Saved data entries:
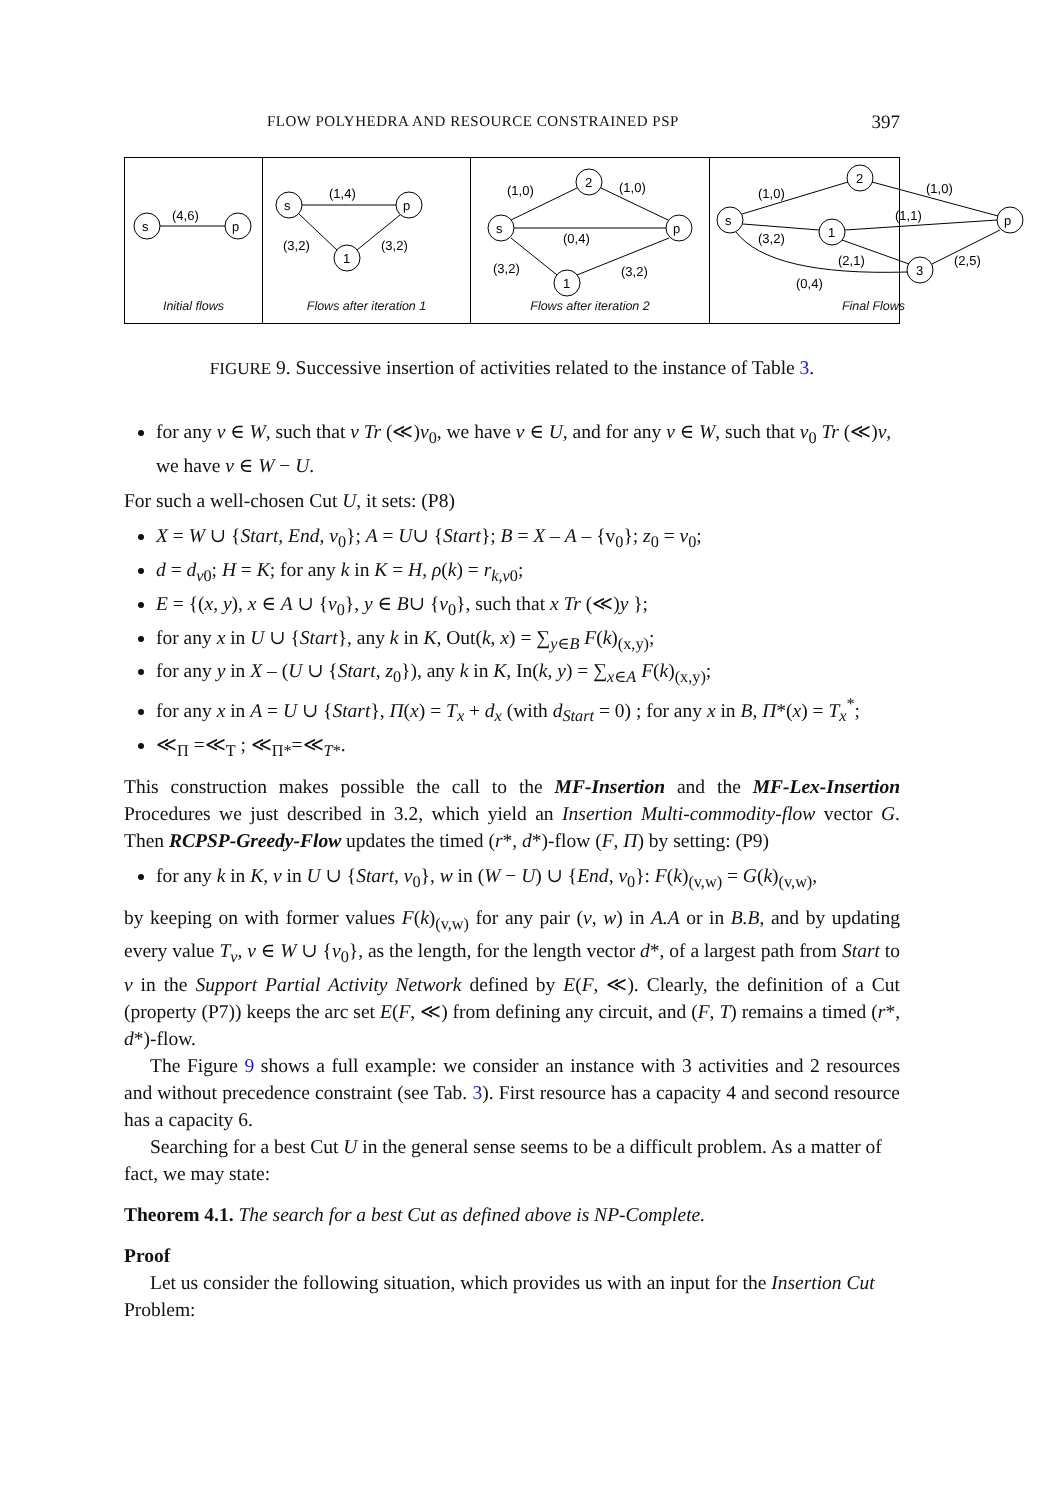FLOW POLYHEDRA AND RESOURCE CONSTRAINED PSP 397
s
p
(4,6)
Initial flows
s
p
1
(1,4)
(3,2)
(3,2)
Flows after iteration 1
s
p
2
1
(1,0)
(1,0)
(0,4)
(3,2)
(3,2)
Flows after iteration 2
s
p
2
1
3
(1,0)
(1,0)
(3,2)
(1,1)
(2,1)
(2,5)
(0,4)
Final Flows
FIGURE 9. Successive insertion of activities related to the instance of Table 3.
for any v ∈ W, such that v Tr (≪)v<sub>0</sub>, we have v ∈ U, and for any v ∈ W, such that v<sub>0</sub> Tr (≪)v, we have v ∈ W − U.
For such a well-chosen Cut U, it sets: (P8)
X = W ∪ {Start, End, v<sub>0</sub>}; A = U∪ {Start}; B = X – A – {v<sub>0</sub>}; z<sub>0</sub> = v<sub>0</sub>;
d = d<sub>v0</sub>; H = K; for any k in K = H, ρ(k) = r<sub>k,v0</sub>;
E = {(x, y), x ∈ A ∪ {v<sub>0</sub>}, y ∈ B∪ {v<sub>0</sub>}, such that x Tr (≪)y };
for any x in U ∪ {Start}, any k in K, Out(k, x) = ∑<sub>y∈B</sub> F(k)<sub>(x,y)</sub>;
for any y in X – (U ∪ {Start, z<sub>0</sub>}), any k in K, In(k, y) = ∑<sub>x∈A</sub> F(k)<sub>(x,y)</sub>;
for any x in A = U ∪ {Start}, Π(x) = T<sub>x</sub> + d<sub>x</sub> (with d<sub>Start</sub> = 0) ; for any x in B, Π*(x) = T<sub>x</sub><sup>*</sup>;
≪<sub>Π</sub> =≪<sub>T</sub> ; ≪<sub>Π*</sub>=≪<sub>T*</sub>.
This construction makes possible the call to the MF-Insertion and the MF-Lex-Insertion Procedures we just described in 3.2, which yield an Insertion Multi-commodity-flow vector G. Then RCPSP-Greedy-Flow updates the timed (r*, d*)-flow (F, Π) by setting: (P9)
for any k in K, v in U ∪ {Start, v<sub>0</sub>}, w in (W − U) ∪ {End, v<sub>0</sub>}: F(k)<sub>(v,w)</sub> = G(k)<sub>(v,w)</sub>,
by keeping on with former values F(k)<sub>(v,w)</sub> for any pair (v, w) in A.A or in B.B, and by updating every value T<sub>v</sub>, v ∈ W ∪ {v<sub>0</sub>}, as the length, for the length vector d*, of a largest path from Start to v in the Support Partial Activity Network defined by E(F, ≪). Clearly, the definition of a Cut (property (P7)) keeps the arc set E(F, ≪) from defining any circuit, and (F, T) remains a timed (r*, d*)-flow.
The Figure 9 shows a full example: we consider an instance with 3 activities and 2 resources and without precedence constraint (see Tab. 3). First resource has a capacity 4 and second resource has a capacity 6.
Searching for a best Cut U in the general sense seems to be a difficult problem. As a matter of fact, we may state:
Theorem 4.1. The search for a best Cut as defined above is NP-Complete.
Proof
Let us consider the following situation, which provides us with an input for the Insertion Cut Problem:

● WHAT YOU SHOULD DO
Both the line containing "for any x in U" and the line containing "by keeping on" belong in the answer. Print them and every line above that falls between them exactly, and no others.

● ANSWER SECTION
for any x in U ∪ {Start}, any k in K, Out(k, x) = ∑<sub>y∈B</sub> F(k)<sub>(x,y)</sub>;
for any y in X – (U ∪ {Start, z<sub>0</sub>}), any k in K, In(k, y) = ∑<sub>x∈A</sub> F(k)<sub>(x,y)</sub>;
for any x in A = U ∪ {Start}, Π(x) = T<sub>x</sub> + d<sub>x</sub> (with d<sub>Start</sub> = 0) ; for any x in B, Π*(x) = T<sub>x</sub><sup>*</sup>;
≪<sub>Π</sub> =≪<sub>T</sub> ; ≪<sub>Π*</sub>=≪<sub>T*</sub>.
This construction makes possible the call to the MF-Insertion and the MF-Lex-Insertion Procedures we just described in 3.2, which yield an Insertion Multi-commodity-flow vector G. Then RCPSP-Greedy-Flow updates the timed (r*, d*)-flow (F, Π) by setting: (P9)
for any k in K, v in U ∪ {Start, v<sub>0</sub>}, w in (W − U) ∪ {End, v<sub>0</sub>}: F(k)<sub>(v,w)</sub> = G(k)<sub>(v,w)</sub>,
by keeping on with former values F(k)<sub>(v,w)</sub> for any pair (v, w) in A.A or in B.B, and by updating every value T<sub>v</sub>, v ∈ W ∪ {v<sub>0</sub>}, as the length, for the length vector d*, of a largest path from Start to v in the Support Partial Activity Network defined by E(F, ≪). Clearly, the definition of a Cut (property (P7)) keeps the arc set E(F, ≪) from defining any circuit, and (F, T) remains a timed (r*, d*)-flow.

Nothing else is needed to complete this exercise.